Private Sector Adds 58,000 Jobs; Layoffs Slow
U.S. private employers likely added 58,000 jobs in September, in line with expectations, a report by a private employment service said on Wednesday.
ADP Employer Services, whose employment report was jointly developed with Macroeconomic Advisers LLC, said it revised down to 27,000 from 38,000 the number of jobs created in August.
The consensus estimate of 26 economists surveyed by Reuters was for the ADP report to show 58,000 new private sector jobs in September.
"This month's ADP National Employment Report was the third consecutive weak reading and confirms the recent deceleration of employment," said Joel Prakken, Chairman of acroeconomic Advisers.
Government bonds were little moved by the report, which is released each month, two days prior to the government's own job survey.
In September, employment in the construction sector fell by 20,000, the 12th decline in thirteen months, bringing the cumulative decline since August of 2006 to 157,000, the report showed.
The report also showed that employment in the financial sector dropped by 7,000 in September, the second consecutive monthly decline after nearly six years of uninterrupted growth.
These are the two sectors of the economy hit hardest by the turmoil in credit markets, stemming from subprime mortgage problems and the slump in the housing sector.
Layoffs Fall Nearly 10%
A separate survey by Challenger, Gray & Christmas showed planned U.S. lay-offs fell 9.7 percent to 71,739 in September.
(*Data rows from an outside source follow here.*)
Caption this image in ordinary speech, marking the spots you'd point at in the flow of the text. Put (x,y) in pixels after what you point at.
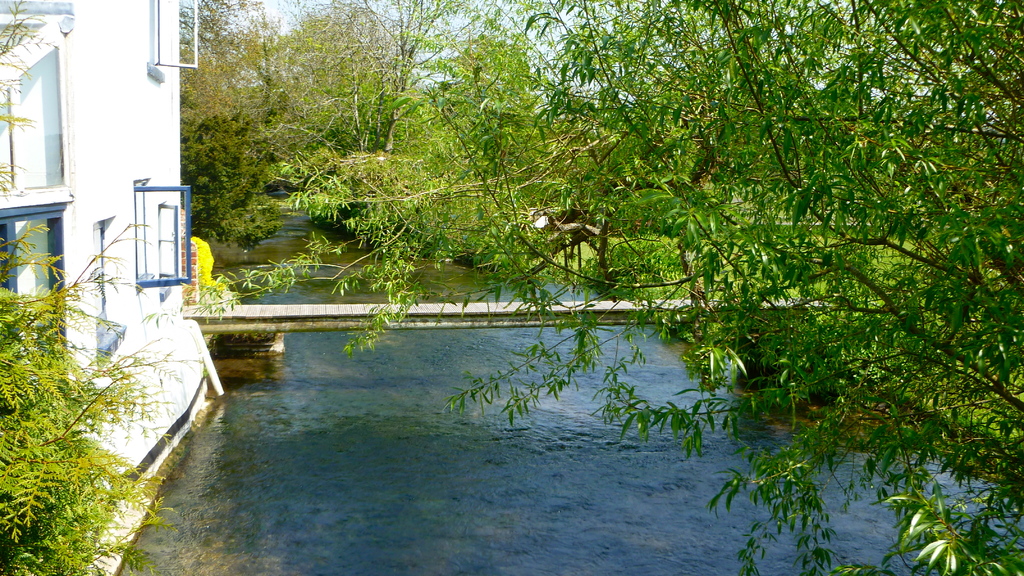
In the foreground of the picture (563,292) there are trees (987,156). On the left (82,233) there is a building (107,20). In the center of the picture (460,330) there is a bridge (479,324) and a water body (284,208). In the background (415,113) there are trees (611,251) and grass (592,256).
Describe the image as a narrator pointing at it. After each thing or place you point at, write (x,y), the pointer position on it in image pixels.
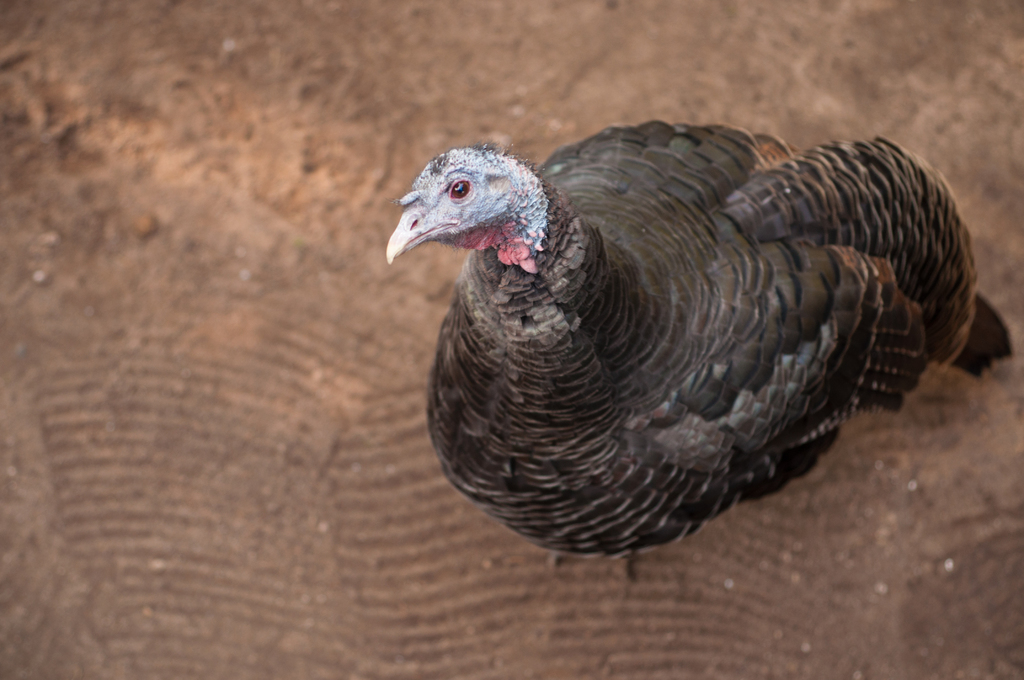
In the picture we can see a bird (569,320) which is in black color.
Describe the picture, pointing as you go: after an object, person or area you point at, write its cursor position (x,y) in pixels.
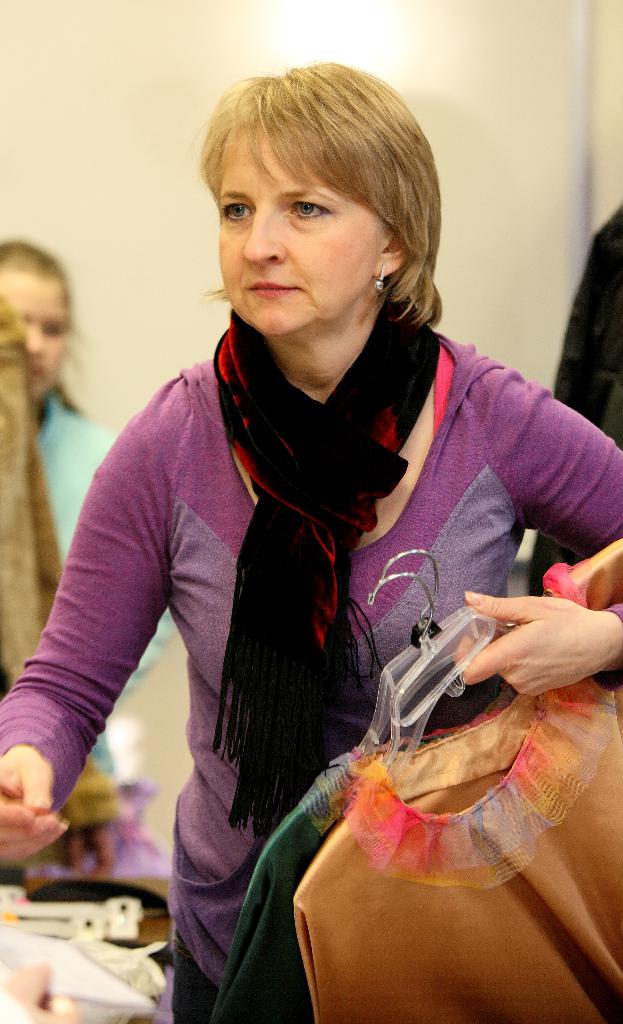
In this image I can see a woman (200,538) is standing in the front (409,538) and I can see she is holding few clothes (455,796) with hangers (422,670). I can also see a black and red colour cloth (324,461) around her neck (324,388). On the left side of this image (12,901) I can see few white colour things (96,938) and one more person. I can also see a light (411,6) on the top side of this image (406,12) and a black colour thing (622,439) on the right side (566,370). I can also see this image is little bit blurry in the background (449,149).
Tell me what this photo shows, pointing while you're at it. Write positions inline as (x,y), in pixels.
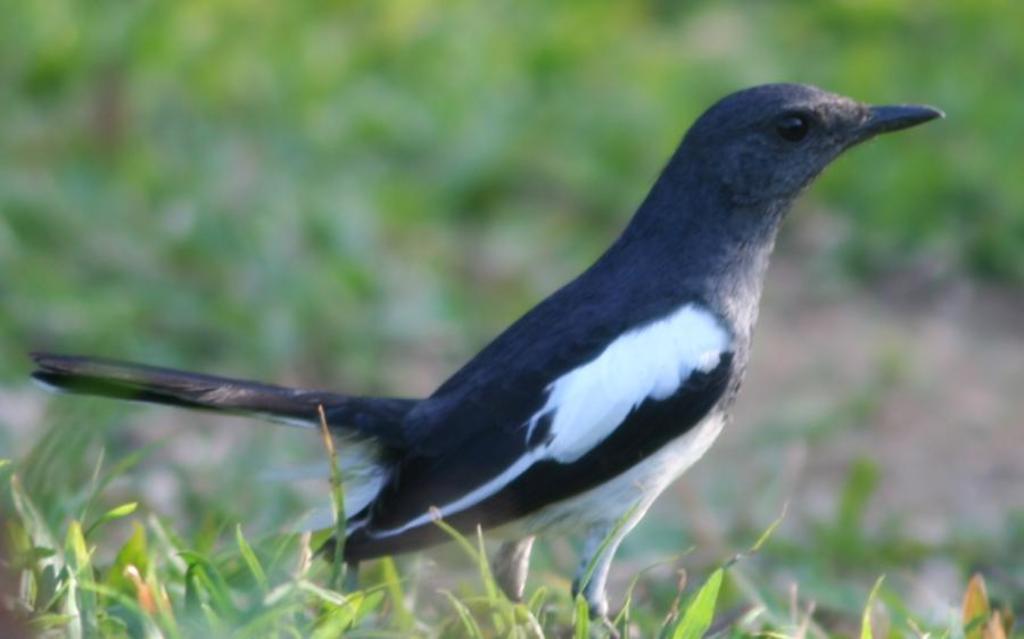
In this image, we can see some leaves (703,588). There is a bird (708,407) in the middle of the image (620,250). In the background (47,401), image is blurred.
They were 28.5% lower than September 2006, when employers announced 100,315 job cuts, one of only two times last year when monthly job cuts exceeded 100,000.
Year to date, employers have announced 587,594 job cuts, 8.1% fewer than the 639,229 cuts announced in the same period a year ago.
Housing-related job cuts in the financial, construction and real estate sectors account for 97,509 or 16.6% of this year's job cuts. In contrast, these three sectors represented less than 2% of the January-through-September job-cut total in 2006.
"It appears that the automotive sector has stabilized for the time being, particularly since General Motors and the United Auto Workers reached a labor agreement. Meanwhile, financial firms cannot cut their payrolls fast enough, especially in the mortgage lending sector," said John A. Challenger, chief executive officer of Challenger, Gray & Christmas.
According to the latest Reuters poll of economists, the U.S. Labor Department on Friday is expected to show that 94,000 non-farm payroll jobs were created in September after shedding 4,000 jobs in August, the first contraction in four years.
Automatic Data Processing, based in Roseland, New Jersey, is the parent of ADP Employer Services and is a large payroll services company. Macroeconomic Advisers LLC is based in St. Louis, Missouri.